Sean los migueles, el tándem Méndez-sindicatos, el inefable Pepiño o Rita la Cantaora, lo que está claro es que el Gobierno Zapatero ha comenzado a desbarrar y lo está haciendo a la manera clásica. Es decir, echando la culpa a los demás de la propia indolencia. El líder socialista, con la Pajín, el Blanco y el silencio cómplice de la Salgado, debe ser el único en este país que quiere creerse que lo de que España necesita reformas es una cuestión de carcas y empresarios con puro y sombrero de copa. No le vale, siquiera, que se lo digan desde el mercado, la UE (el socialista Almunia, incluso), el FMI, la OCDE, el Banco de España, la AEB, la CECA, su secretario de Economía y hasta los analistas y creadores de opinión más respetados, como el peligroso economista de derechas Krugman, "que firma tonterías en un periódico de judios".
Lo datos de la propia Bolsa española y los cosechados en otros centros financieros internacionales han aclarado que la conspiración denunciada por Blanco y Pajín fue tan sólo un movimiento puntual consecuencia de cuestiones técnicas derivadas del propio funcionamiento del mercado. No existe conspiración contra el euro y, tampoco contra España ni Grecia ni el resto de los PIGS europeos.

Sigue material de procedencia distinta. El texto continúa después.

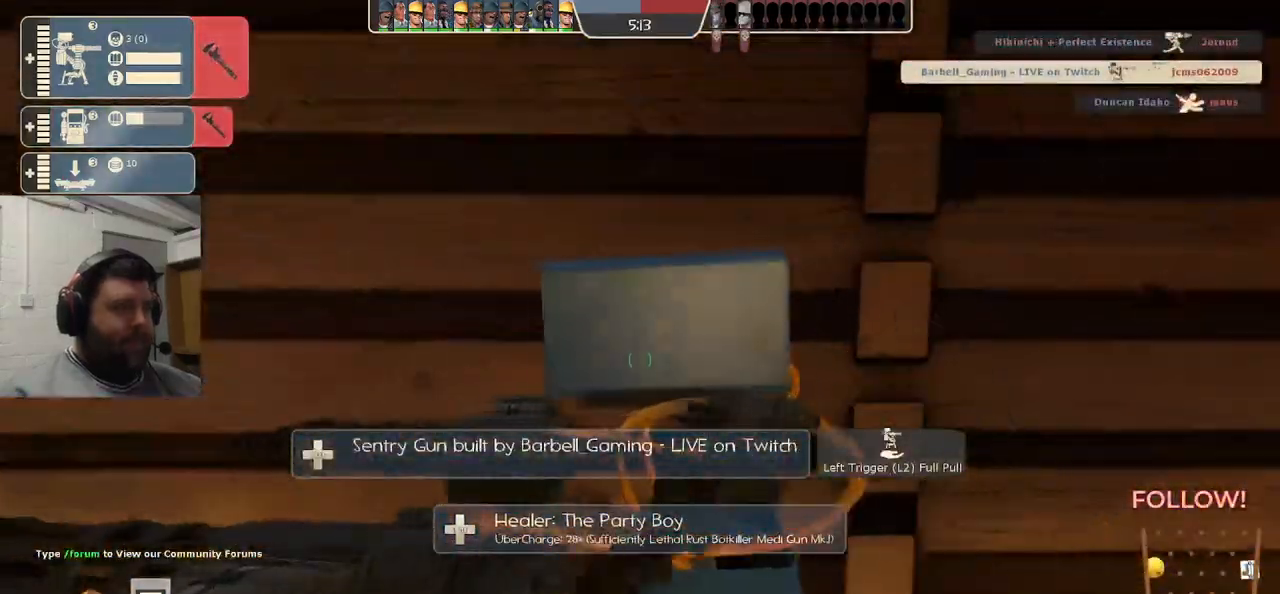
{"buttons": ["R2"], "left_stick": "center", "right_stick": "center", "events": []}
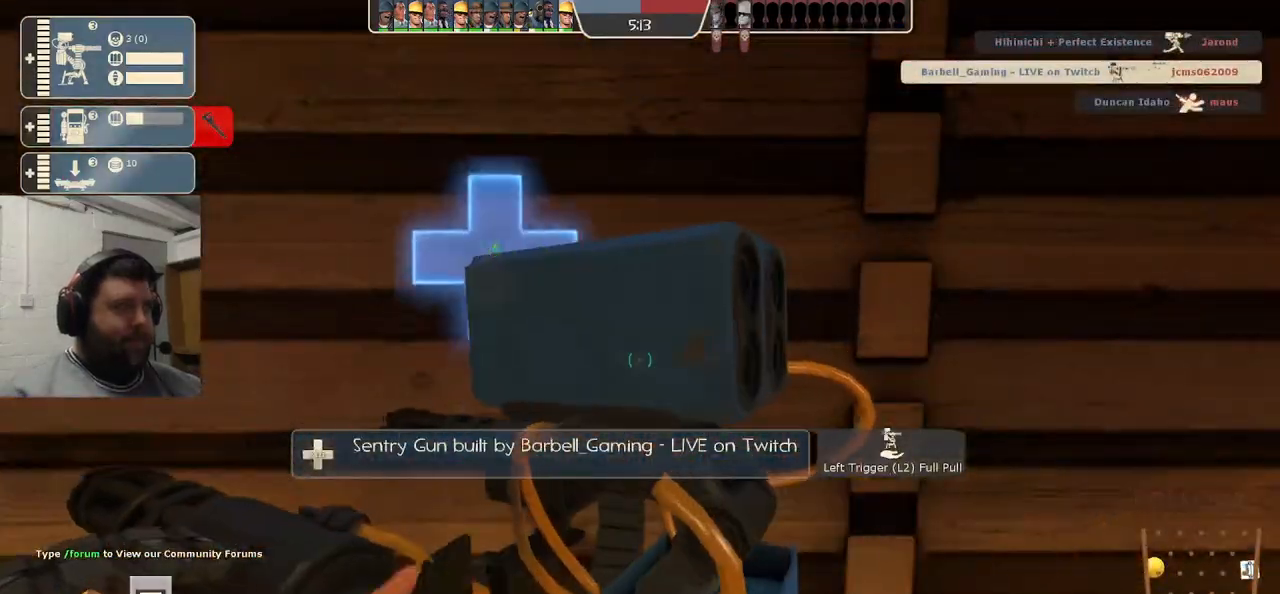
{"buttons": [], "left_stick": "up-left", "right_stick": "center", "events": [[150, "right_stick", "left"], [383, "R2", "up"], [500, "left_stick", "up-left"], [500, "right_stick", "center"]]}
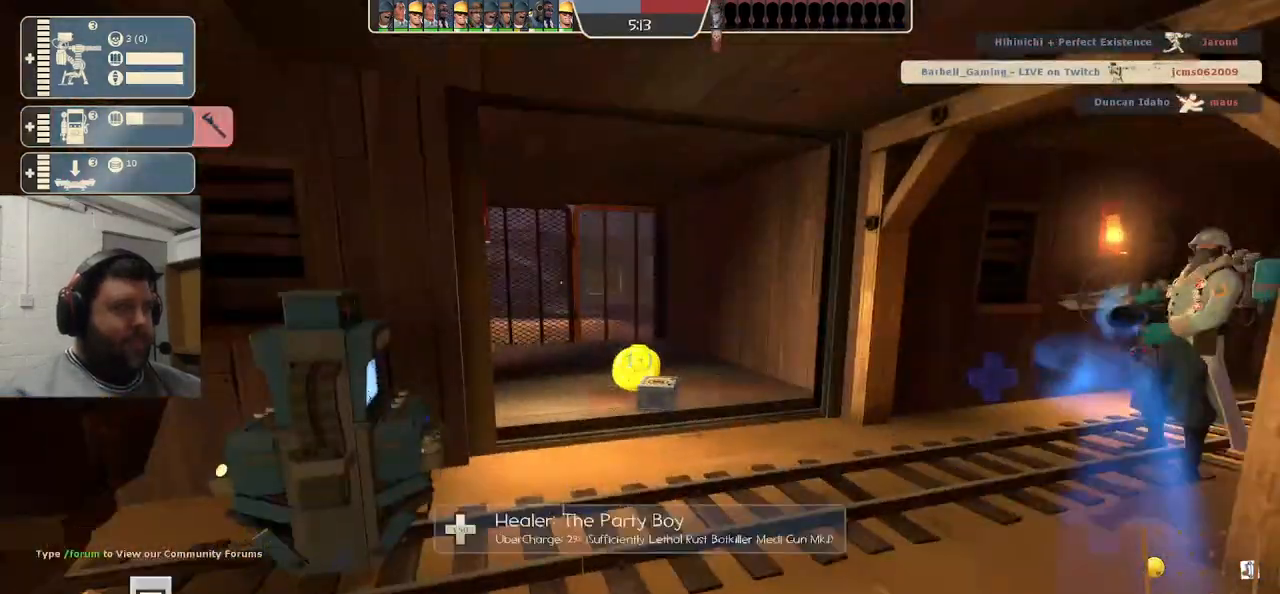
{"buttons": ["R2"], "left_stick": "center", "right_stick": "center", "events": [[117, "R2", "down"], [233, "left_stick", "center"], [317, "R1", "down"], [350, "right_stick", "left"], [367, "R1", "up"], [483, "right_stick", "center"]]}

Lo demuestra el hecho de que la UE haya salido en defensa del país helénico, como obliga los propios compromisos de la Unión Monetaria.
Lo que sí existe es indolencia a la hora de admitir que estamos ante la peor crisis de la reciente historia de España, a la que nadie responde con audacia e inteligencia y que lo mismo da ya quien tuvo la culpa o quien nos metió en ella. De lo que se trata es de adoptar medidas concretas, valientes y correctoras, que impidan además que se reparta hoy lo que quizá no podamos pagar mañana si es que, de seguir así, nos vamos todos por el inodoro.
Por favor, Jordi Sevilla vuelve a la Moncloa y lleváte contigo a Rojo, don Ángel. Y dedica dos tardes más a enseñar economía en palacio. Pero de paso le dices al alumno aventajado que eche primero a sus asesores de imagen, sean quienes sean.